Eleanor’s heart fluttered with excitement as she washed and dressed in one of her most fetching dresses. Hidden in the bottom of her trunk were a few coins, enough, she hoped, to pay her passage to New Orleans. There she would sell some of her clothes and a few pieces of jewelry her aunt had left her for money to live on while she found a way to support herself. True, she was not the card player that Gilda had been, but she played fairly well. Her aunt had supported them for years by playing cards with high-class gentlemen who thought it a lark to play with the lady while her charming young niece looked on. Eleanor had told the story of her father’s big plantation so many times that she half-believed it herself. She had known at an early age that her father was a scoundrel. He never did a day’s work in his life, or so Gilda said. Her mother, however, was of good family, and Will Bradford was her first cousin. Gilda had set the wheels in motion that caused Will to ask for Eleanor’s hand in marriage by telling him of her dire plight.

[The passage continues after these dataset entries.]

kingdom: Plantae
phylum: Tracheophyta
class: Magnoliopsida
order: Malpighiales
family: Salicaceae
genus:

Eleanor waited until Gavin had gone to the creek and Amy was in the cabin. Then she took her money from the trunk, put on her prettiest bonnet and slipped out the front of the wagon. Within minutes she was walking down the road toward the main part of the town.
Kaskaskia’s main road was choked with horses, freight wagons and men. When Eleanor turned on to the street her courage almost failed her. Yet she continued on, knowing this was her only chance to break away from the future that had been decided for her. By the time she reached the boardwalk that fronted the mercantile, the eyes of every man on the street had passed over her and most of them stayed there. From either side of the street men watched her go by—freighters in heavy boots, boatmen, Indians, gamblers in beaver hats, French trappers with bright dark eyes and elaborately fringed buckskins. And everywhere there were dogs, medium-sized dogs, big dogs and runts, all searching for food.